Conclusion and Recommendations
Several researchers (Lasser, Boyd and Woolhandler, 2000; El-Guebaly and Hodgins, 1992 and Ker, Leischow and Markowitz I, 1996) all view early provisions of smoking cessation and effective and timely health promotion programs as an intervention strategy that can be used to change the behavior of those struggling with common psychiatric conditions such as bipolar disorder, major depressions, Schizophrenia, panic disorder and post traumatic stress disorder. In addition to the above, steps aimed at stopping smoking would not only assist in health care costs among this group but would be effective in other addicted groups as well. A ‘stop smoking’ element of employee wellness programs can save between $404 -$40,849 per employee, depending on the age and sex of the employee (Lyon, 1999).
The effective recommendations that would become best strategies in handling the problem of smoking amongst this group include the modifications of conventional attitudes of the patient in line with the demands of his nature of the mental condition.
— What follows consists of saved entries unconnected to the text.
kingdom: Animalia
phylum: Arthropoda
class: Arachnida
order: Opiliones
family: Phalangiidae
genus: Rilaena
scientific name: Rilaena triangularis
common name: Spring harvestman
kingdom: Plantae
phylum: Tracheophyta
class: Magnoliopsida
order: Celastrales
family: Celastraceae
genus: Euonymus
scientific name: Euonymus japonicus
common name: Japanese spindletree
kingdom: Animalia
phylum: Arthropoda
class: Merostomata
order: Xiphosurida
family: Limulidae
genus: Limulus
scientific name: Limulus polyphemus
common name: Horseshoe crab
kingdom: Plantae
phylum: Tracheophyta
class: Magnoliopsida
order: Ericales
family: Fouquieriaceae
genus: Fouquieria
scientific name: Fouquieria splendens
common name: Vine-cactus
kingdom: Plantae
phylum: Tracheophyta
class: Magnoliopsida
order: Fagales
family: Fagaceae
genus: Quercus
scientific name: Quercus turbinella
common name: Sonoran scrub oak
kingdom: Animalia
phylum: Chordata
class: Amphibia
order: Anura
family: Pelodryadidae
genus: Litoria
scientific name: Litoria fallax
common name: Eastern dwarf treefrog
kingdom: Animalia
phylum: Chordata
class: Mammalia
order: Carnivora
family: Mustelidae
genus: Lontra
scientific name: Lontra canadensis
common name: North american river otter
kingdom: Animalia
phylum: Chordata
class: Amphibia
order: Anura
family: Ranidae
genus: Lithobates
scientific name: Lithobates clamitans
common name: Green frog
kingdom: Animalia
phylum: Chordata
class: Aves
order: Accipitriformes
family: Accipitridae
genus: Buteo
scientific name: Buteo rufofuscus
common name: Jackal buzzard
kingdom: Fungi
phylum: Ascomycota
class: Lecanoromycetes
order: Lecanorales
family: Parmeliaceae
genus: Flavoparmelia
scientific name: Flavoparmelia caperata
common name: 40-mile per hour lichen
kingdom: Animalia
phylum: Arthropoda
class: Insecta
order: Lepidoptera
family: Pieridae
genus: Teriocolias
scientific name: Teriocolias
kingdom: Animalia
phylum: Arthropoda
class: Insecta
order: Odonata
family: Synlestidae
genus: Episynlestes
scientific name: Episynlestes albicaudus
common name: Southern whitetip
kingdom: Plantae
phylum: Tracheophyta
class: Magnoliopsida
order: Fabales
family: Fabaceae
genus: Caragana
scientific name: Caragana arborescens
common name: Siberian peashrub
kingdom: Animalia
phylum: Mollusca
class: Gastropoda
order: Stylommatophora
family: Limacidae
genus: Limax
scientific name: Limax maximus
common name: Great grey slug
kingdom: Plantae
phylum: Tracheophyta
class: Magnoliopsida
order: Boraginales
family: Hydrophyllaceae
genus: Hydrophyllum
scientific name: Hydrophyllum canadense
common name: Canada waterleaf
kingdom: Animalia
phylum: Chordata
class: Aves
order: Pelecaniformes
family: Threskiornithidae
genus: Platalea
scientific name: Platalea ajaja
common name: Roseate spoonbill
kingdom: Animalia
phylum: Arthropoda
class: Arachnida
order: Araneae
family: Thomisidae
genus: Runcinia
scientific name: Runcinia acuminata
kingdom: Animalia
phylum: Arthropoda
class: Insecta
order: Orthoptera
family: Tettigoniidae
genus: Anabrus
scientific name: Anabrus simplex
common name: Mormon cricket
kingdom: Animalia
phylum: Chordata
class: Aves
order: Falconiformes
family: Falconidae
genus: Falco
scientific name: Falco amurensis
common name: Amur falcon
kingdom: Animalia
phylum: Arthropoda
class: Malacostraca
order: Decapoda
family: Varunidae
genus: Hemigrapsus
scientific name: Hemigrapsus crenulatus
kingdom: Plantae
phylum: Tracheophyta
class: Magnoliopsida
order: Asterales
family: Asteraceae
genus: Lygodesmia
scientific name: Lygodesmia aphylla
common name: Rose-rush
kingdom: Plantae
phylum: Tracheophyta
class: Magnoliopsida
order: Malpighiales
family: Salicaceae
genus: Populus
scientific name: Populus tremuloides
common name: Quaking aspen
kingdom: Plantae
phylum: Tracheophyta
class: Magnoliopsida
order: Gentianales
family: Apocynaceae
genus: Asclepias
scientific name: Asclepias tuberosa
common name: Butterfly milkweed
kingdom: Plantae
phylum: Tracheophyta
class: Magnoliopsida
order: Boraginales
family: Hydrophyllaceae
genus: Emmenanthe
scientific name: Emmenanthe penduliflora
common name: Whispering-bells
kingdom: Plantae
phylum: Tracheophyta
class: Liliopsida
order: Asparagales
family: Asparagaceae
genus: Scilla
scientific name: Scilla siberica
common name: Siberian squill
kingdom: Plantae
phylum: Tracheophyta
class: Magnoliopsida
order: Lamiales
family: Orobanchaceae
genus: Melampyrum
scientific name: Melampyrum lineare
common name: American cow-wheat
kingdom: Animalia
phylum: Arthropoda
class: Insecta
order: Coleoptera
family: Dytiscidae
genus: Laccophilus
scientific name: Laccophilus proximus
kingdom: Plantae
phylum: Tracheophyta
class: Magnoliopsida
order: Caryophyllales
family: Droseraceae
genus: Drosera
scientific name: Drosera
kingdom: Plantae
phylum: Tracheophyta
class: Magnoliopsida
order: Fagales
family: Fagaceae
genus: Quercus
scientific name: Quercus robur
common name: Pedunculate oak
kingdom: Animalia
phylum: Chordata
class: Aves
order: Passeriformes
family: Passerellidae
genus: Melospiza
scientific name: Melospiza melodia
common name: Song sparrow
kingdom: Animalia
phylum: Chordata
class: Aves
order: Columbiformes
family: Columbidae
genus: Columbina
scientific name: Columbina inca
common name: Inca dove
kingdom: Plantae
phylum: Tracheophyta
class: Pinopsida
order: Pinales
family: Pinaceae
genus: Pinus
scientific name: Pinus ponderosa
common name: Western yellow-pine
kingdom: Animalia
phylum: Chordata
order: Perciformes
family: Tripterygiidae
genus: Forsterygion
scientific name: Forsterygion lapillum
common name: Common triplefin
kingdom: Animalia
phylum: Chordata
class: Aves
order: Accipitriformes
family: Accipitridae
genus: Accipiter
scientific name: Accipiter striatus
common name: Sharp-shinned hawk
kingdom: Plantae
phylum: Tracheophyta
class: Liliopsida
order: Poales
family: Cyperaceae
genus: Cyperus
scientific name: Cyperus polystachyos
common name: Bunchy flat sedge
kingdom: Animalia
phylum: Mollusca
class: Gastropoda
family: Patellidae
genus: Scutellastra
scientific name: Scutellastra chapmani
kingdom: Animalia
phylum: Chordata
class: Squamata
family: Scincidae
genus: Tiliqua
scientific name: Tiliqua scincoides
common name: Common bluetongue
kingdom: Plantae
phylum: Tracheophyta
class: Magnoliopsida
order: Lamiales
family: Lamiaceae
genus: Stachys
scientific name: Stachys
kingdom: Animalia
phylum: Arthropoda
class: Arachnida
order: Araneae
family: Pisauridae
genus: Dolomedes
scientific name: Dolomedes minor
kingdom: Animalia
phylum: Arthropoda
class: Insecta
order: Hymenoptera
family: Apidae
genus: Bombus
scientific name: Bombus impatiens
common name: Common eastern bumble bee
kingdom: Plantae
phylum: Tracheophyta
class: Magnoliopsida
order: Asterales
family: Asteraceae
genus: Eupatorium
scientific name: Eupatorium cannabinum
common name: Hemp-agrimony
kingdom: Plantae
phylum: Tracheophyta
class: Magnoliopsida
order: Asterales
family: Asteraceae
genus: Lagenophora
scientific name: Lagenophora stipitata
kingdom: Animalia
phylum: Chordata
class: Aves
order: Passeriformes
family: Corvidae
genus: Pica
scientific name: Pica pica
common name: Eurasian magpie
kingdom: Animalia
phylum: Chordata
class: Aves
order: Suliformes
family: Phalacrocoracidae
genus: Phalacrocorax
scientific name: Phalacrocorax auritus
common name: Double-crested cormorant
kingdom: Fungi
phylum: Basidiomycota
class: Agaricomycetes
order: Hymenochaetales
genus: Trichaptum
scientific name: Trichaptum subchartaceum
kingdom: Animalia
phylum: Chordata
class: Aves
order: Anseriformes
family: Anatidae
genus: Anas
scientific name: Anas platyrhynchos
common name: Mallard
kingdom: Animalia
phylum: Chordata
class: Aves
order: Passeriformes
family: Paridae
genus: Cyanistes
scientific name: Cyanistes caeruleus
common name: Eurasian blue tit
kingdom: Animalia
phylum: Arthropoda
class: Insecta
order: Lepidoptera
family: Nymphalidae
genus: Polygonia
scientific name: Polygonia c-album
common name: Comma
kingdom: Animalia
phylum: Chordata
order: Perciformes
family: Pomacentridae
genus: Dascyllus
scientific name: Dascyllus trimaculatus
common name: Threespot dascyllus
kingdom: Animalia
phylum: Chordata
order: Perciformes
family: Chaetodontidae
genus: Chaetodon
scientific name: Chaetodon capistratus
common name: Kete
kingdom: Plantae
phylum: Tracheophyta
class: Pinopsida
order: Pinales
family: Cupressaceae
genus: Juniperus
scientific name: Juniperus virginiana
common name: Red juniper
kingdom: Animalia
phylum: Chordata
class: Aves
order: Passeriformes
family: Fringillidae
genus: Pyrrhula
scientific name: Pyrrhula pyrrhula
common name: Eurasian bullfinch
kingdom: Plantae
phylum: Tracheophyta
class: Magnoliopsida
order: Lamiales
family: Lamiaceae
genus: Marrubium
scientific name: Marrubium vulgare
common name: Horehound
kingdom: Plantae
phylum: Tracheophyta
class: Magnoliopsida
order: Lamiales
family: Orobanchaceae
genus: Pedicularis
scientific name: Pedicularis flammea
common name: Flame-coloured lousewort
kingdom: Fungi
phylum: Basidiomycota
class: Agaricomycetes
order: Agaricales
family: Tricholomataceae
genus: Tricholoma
This would go along way in ensuring that each and every patient is handled in accordance with the mental condition. More resources are required for the proper handling of this group so that cessation efforts are intensely directed towards this group. Lastly, clinicians can best achieve their goals of treatment if they become more open on their inquiries about the interests of the patients in quitting smoking. In conclusion, smoking is a serious problem amongst psychiatric patients that can be solved through the application of effective strategies.